Retype, word for word, every line from the one holding "795 695 805V856L644" through the one holding "599 225 601" in the entries below, both included, and only those lines.
── Material for this exercise
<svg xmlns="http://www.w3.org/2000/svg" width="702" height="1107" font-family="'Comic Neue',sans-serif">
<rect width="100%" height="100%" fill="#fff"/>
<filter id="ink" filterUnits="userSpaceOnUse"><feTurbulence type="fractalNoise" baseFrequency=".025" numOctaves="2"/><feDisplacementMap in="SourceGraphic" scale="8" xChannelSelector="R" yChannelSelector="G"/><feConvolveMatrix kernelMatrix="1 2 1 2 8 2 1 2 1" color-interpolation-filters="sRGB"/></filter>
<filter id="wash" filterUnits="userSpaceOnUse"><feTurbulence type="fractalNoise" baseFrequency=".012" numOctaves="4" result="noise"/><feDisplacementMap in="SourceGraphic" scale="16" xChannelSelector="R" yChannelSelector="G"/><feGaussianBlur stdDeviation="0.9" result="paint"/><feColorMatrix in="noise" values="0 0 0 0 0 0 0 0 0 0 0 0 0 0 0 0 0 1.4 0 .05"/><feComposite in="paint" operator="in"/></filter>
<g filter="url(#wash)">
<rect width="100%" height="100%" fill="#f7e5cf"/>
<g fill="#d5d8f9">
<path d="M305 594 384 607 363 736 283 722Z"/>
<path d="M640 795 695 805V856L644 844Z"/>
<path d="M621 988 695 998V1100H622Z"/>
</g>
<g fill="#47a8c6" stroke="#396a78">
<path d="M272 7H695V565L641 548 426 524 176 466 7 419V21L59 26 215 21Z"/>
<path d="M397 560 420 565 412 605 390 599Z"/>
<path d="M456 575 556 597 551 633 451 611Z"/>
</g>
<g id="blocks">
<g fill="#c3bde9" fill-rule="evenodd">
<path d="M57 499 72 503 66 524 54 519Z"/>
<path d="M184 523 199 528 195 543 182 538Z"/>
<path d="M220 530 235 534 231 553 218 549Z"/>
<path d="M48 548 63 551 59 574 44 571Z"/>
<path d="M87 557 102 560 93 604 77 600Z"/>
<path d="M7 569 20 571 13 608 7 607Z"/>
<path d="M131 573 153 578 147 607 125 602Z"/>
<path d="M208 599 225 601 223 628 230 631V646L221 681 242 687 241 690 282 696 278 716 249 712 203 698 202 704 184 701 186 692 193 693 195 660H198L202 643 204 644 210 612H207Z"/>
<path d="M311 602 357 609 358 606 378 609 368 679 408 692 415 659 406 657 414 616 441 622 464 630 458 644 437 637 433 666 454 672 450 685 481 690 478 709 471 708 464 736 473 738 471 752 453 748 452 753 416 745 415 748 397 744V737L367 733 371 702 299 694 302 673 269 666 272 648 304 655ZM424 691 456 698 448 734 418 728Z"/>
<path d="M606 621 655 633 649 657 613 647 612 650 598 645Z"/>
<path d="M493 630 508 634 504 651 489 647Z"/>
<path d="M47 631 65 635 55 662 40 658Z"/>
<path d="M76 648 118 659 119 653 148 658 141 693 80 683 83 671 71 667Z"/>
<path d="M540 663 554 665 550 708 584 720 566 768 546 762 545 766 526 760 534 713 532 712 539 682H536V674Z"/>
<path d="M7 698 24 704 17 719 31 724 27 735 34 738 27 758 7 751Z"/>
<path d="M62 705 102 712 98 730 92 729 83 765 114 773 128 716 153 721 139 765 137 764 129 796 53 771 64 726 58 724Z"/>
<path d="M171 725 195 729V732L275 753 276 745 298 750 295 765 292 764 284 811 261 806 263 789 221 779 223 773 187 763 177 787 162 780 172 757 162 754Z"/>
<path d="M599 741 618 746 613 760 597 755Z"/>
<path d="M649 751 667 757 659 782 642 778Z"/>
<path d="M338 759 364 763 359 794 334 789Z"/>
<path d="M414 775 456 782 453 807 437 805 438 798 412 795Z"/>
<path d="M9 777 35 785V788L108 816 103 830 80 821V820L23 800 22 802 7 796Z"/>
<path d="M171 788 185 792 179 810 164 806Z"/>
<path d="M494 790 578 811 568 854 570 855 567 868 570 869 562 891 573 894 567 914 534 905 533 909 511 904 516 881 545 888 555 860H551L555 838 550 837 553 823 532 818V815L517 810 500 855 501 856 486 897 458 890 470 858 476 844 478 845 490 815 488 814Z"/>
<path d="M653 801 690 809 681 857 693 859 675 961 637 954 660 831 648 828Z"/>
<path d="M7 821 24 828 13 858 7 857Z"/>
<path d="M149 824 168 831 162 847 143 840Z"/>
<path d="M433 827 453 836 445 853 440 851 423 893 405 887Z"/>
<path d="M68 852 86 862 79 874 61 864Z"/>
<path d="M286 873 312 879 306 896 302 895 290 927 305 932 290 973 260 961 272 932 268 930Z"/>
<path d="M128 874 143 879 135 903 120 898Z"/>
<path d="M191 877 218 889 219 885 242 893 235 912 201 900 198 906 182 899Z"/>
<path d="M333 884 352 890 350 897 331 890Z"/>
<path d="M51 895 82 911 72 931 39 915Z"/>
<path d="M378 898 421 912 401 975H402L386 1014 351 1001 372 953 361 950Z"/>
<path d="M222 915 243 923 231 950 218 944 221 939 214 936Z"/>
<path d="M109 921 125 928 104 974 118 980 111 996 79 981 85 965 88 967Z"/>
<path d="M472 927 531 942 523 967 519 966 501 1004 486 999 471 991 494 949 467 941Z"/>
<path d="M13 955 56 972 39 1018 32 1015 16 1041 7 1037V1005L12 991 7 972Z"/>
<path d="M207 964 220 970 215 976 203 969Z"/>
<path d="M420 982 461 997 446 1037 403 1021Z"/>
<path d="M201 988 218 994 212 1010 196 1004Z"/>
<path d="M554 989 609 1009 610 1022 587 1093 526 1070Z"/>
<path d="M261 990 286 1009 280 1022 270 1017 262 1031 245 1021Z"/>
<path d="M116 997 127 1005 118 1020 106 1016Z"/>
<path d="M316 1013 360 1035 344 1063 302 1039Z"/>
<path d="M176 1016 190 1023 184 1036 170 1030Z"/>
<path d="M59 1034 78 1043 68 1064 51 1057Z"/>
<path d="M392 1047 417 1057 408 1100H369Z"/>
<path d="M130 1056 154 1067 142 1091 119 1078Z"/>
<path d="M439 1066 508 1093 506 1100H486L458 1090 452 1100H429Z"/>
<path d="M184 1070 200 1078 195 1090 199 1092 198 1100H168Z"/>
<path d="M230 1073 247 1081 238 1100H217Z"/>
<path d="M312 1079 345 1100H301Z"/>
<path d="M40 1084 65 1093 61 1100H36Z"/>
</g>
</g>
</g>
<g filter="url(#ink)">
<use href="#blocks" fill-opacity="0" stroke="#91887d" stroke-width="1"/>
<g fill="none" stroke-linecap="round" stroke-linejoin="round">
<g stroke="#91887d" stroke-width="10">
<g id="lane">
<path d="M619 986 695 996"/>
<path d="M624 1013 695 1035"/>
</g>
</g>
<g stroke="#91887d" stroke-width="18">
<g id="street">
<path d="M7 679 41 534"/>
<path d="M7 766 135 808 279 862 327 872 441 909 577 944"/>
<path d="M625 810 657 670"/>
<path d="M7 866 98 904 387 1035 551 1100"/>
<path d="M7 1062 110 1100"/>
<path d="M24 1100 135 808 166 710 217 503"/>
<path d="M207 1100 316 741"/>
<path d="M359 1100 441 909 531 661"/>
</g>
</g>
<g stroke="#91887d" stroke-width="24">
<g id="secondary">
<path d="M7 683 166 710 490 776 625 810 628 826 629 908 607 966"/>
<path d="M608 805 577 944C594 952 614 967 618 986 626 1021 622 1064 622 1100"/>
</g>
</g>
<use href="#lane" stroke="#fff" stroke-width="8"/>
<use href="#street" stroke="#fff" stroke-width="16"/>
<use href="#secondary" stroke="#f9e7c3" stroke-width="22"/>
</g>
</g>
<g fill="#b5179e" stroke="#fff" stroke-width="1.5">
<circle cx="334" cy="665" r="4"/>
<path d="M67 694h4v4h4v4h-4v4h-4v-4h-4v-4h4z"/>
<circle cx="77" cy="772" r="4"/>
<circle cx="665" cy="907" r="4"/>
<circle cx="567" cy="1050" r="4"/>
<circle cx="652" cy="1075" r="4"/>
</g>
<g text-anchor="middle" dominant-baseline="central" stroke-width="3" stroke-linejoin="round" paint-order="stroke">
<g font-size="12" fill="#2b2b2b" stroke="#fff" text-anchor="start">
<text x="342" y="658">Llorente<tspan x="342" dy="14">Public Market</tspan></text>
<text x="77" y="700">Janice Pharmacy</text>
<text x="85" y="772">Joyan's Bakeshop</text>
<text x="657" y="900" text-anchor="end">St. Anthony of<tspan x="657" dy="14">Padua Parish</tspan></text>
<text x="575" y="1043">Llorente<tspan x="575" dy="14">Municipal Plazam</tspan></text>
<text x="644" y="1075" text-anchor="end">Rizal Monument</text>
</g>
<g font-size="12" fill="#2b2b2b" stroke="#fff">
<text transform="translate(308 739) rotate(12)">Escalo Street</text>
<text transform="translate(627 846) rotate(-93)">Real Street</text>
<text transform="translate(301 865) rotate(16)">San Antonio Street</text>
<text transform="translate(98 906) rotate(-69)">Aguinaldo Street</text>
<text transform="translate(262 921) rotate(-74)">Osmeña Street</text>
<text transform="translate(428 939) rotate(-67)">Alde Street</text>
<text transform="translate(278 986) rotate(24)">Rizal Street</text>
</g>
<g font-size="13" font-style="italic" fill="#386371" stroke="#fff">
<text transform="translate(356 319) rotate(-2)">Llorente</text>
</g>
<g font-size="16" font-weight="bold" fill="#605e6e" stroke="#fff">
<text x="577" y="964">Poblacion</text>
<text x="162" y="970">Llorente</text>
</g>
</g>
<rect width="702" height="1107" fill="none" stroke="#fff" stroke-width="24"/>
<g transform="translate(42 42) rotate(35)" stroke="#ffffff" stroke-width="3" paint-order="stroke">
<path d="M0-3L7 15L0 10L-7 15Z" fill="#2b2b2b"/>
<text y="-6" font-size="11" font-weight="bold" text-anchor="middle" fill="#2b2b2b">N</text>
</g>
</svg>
────
• Response for this exercise
<path d="M640 795 695 805V856L644 844Z"/>
<path d="M621 988 695 998V1100H622Z"/>
</g>
<g fill="#47a8c6" stroke="#396a78">
<path d="M272 7H695V565L641 548 426 524 176 466 7 419V21L59 26 215 21Z"/>
<path d="M397 560 420 565 412 605 390 599Z"/>
<path d="M456 575 556 597 551 633 451 611Z"/>
</g>
<g id="blocks">
<g fill="#c3bde9" fill-rule="evenodd">
<path d="M57 499 72 503 66 524 54 519Z"/>
<path d="M184 523 199 528 195 543 182 538Z"/>
<path d="M220 530 235 534 231 553 218 549Z"/>
<path d="M48 548 63 551 59 574 44 571Z"/>
<path d="M87 557 102 560 93 604 77 600Z"/>
<path d="M7 569 20 571 13 608 7 607Z"/>
<path d="M131 573 153 578 147 607 125 602Z"/>
<path d="M208 599 225 601 223 628 230 631V646L221 681 242 687 241 690 282 696 278 716 249 712 203 698 202 704 184 701 186 692 193 693 195 660H198L202 643 204 644 210 612H207Z"/>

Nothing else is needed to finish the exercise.